### TEXT SEGMENT
Segment Open

I missed a lot of school. I missed out on concerts with friends. I often missed out on just living life. When I’d explain why I couldn’t make it, I’d sometimes get the “just a headache” line. Invisible illnesses are like that. There’s no proof someone can see, so they don’t believe you. That’s the thing: If you’ve never experienced a migraine, you might not know how truly debilitating it is. I once heard someone describe a migraine like this: “It’s just like an ice cream headache, but it doesn’t go away after a few seconds. It sticks around for hours. Sometimes days.”

The pain crushes into the side of my head and neck. Sometimes it’s a dull weight. Others, like an ice pick driven into my temple, through my eye, and into the side of my nose. The pain is extreme, so bad that the urge to call 911 often creeps up. Then the thought of the searing bright hospital lights keep me from making the call. Migraines come with a unique nausea. Like a queasiness in your head, rather than your stomach. If the queasiness is too much, vomiting is sure to follow. I can barely concentrate, and the effort of stringing together a coherent sentence is sometimes impossible.

I would discover at 18 that caffeine was one of my migraine triggers, explaining why mine were so terrible as a teen, since I was chugging Wild Cherry Pepsi like it was water. And that’s the shitty thing about migraines. Migraine triggers are plentiful for people, and often remain a mystery. In addition to caffeine, I also have lack of sleep, skipping meals, and perfume to thank for triggering some of my migraines. And yet still I have more that I haven’t discovered. But there is no hard and fast rule for what could be a trigger. Caffeine is a perfect example. For some, it actually helps their migraines. For me, it only makes it worse. Coordinating with other migraine sufferers devolves into: “Have you tried this?” “Yeah, that didn’t work for me.” 

In high school, as I inched ever closer to graduation day, a feeling of doom slipped over me. If I couldn’t make it even one week without missing at least a day of school because of my migraines, how would I ever make it out there in the “real world?” The real world, with its set-in-stone work hours and bosses who won’t even let someone stay home sick when they were missing limbs. The future seemed bleak.

Segment Closed

### DATA SUPPLIED

Segment Open

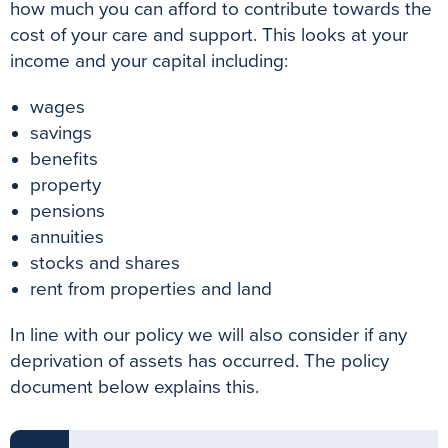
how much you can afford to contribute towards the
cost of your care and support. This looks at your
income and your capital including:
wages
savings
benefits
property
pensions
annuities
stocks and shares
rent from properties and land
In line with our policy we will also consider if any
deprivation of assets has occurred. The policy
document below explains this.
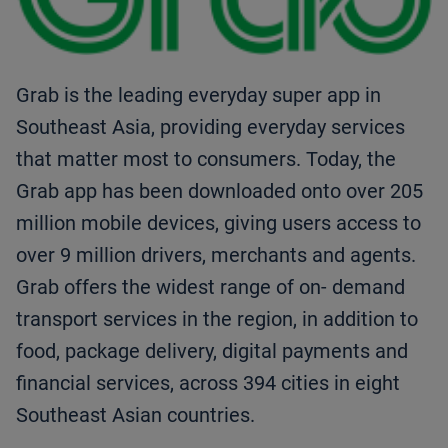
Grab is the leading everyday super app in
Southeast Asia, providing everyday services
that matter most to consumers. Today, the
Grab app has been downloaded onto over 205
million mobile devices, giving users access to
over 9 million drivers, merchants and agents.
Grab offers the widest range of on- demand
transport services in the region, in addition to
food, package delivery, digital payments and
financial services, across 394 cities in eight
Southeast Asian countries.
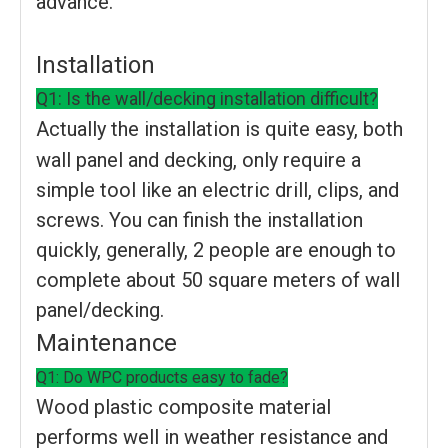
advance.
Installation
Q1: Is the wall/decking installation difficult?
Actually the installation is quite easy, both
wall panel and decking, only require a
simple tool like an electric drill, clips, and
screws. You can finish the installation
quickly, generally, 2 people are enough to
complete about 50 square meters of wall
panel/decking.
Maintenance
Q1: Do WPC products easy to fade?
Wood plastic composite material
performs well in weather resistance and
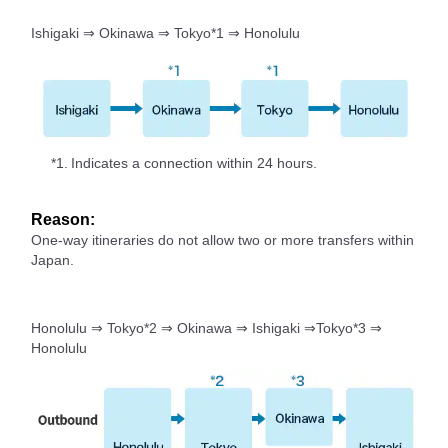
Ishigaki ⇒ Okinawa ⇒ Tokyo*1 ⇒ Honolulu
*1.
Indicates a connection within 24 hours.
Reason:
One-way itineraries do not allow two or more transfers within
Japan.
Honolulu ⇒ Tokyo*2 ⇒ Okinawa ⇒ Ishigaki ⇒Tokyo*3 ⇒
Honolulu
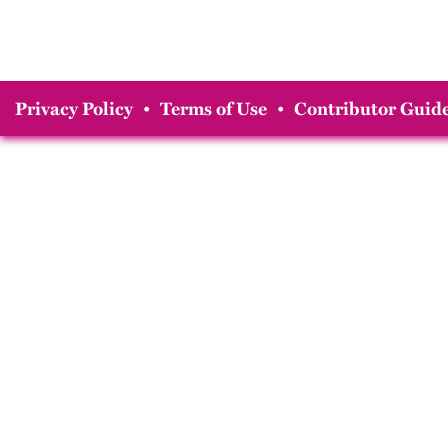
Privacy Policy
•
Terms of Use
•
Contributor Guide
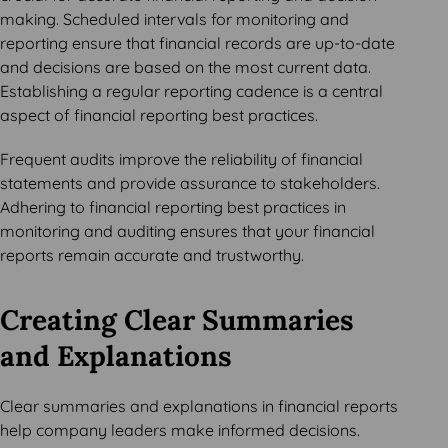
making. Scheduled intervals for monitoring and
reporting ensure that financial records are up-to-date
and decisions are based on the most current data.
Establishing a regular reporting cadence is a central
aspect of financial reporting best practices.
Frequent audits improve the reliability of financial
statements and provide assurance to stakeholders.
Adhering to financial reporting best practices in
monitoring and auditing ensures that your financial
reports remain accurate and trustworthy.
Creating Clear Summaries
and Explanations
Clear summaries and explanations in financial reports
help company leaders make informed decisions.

Segment Closed

In the migraine text, at what age did the writer discover that caffeine was one of their migraine triggers?

At 18.